Another set of lessons that Asian economies took from the crisis of the 1990s may be more problematic. Because strong export markets helped Asia recover from that crisis, and because many countries in the region were badly hurt by sharp reversals in capital flows, the crisis strengthened Asia's commitment to export-led growth, backed up with large current account surpluses and mounting foreign exchange reserves. In many respects, that model has served Asia well, contributing to the rapid growth rates in the region over the past decade. In fact, it bears repeating that evidence from the world over shows trade openness to be an important source of economic growth. However, too great a reliance on external demand can also pose problems. In particular, trade surpluses achieved through policies that artificially enhance incentives for domestic saving and the production of export goods distort the mix of domestic industries and the allocation of resources, resulting in an economy that is less able to meet the needs of its own citizens in the longer term.

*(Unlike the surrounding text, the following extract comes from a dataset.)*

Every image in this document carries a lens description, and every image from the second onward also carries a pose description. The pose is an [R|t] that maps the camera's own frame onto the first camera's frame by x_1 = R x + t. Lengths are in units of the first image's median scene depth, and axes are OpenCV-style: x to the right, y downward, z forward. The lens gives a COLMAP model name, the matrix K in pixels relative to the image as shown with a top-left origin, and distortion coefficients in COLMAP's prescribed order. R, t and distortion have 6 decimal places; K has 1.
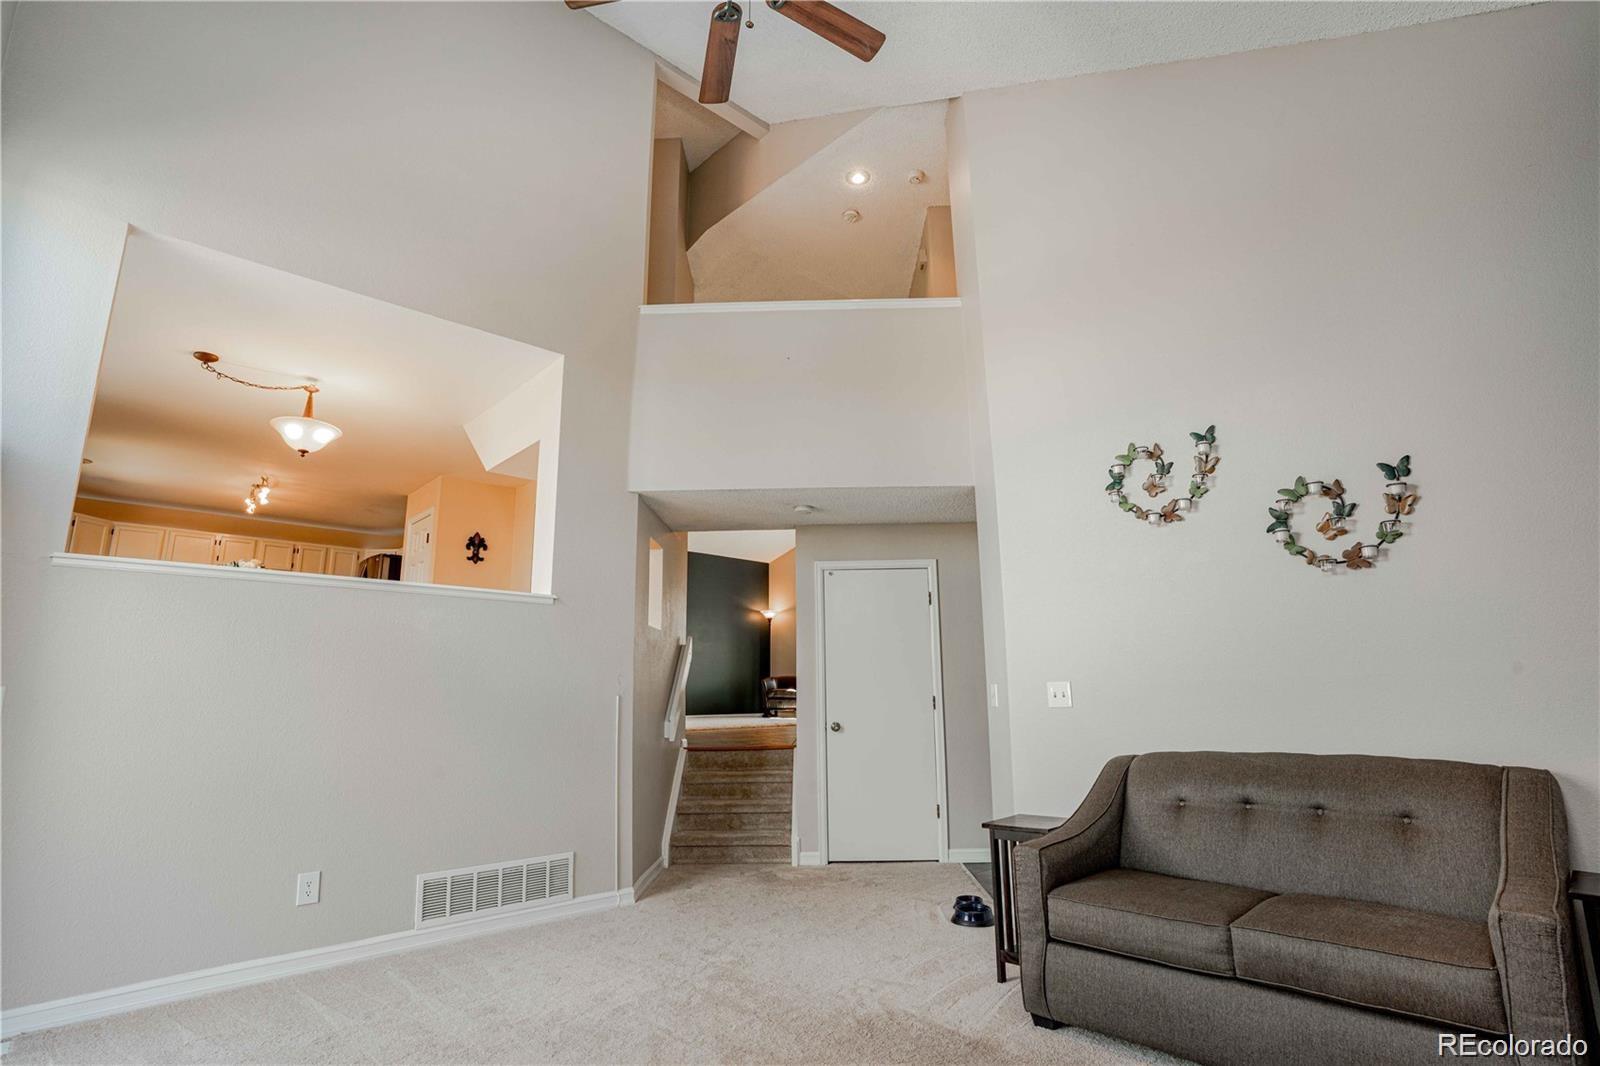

To achieve more balanced and durable economic growth and to reduce the risks of financial instability, we must avoid ever-increasing and unsustainable imbalances in trade and capital flows. External imbalances have already narrowed substantially as a consequence of the crisis, as reduced income and wealth and tighter credit have led households in the United States and other advanced industrial countries to save more and spend less, including on imported goods. Together with lower oil prices and reduced business investment, these changes in behavior have lowered the U.S. current account deficit from about 5 percent of GDP in 2008 to less than 3 percent in the second quarter of this year. Reflecting in part reduced import demand from the United States, China's current account surplus fell from about 10 percent of GDP in the first half of 2008 to about 6-1/2 percent of GDP in the first half of this year.
As the global economy recovers and trade volumes rebound, however, global imbalances may reassert themselves. As national leaders have emphasized in recent meetings of the G-20, policymakers around the world must guard against such an outcome. We understand, at least in principle, how to do this. The United States must increase its national saving rate. Although we should deploy, as best we can, tools to increase private saving, the most effective way to accomplish this goal is by establishing a sustainable fiscal trajectory, anchored by a clear commitment to substantially reduce federal deficits over time. For their part, to achieve balanced and sustainable growth, the authorities in surplus countries, including most Asian economies, must act to narrow the gap between saving and investment and to raise domestic demand. In large part, such actions should focus on boosting consumption. Admittedly, just as increasing private saving in the United States is challenging, promoting consumption in a high-saving country is not necessarily straightforward. One potentially effective strategy is to reduce households' precautionary motive for saving by strengthening pension systems and increasing government spending on health care and education. Of course, such measures are likely to improve welfare and productivity as well as to contribute to more balanced, robust, and sustainable economic growth.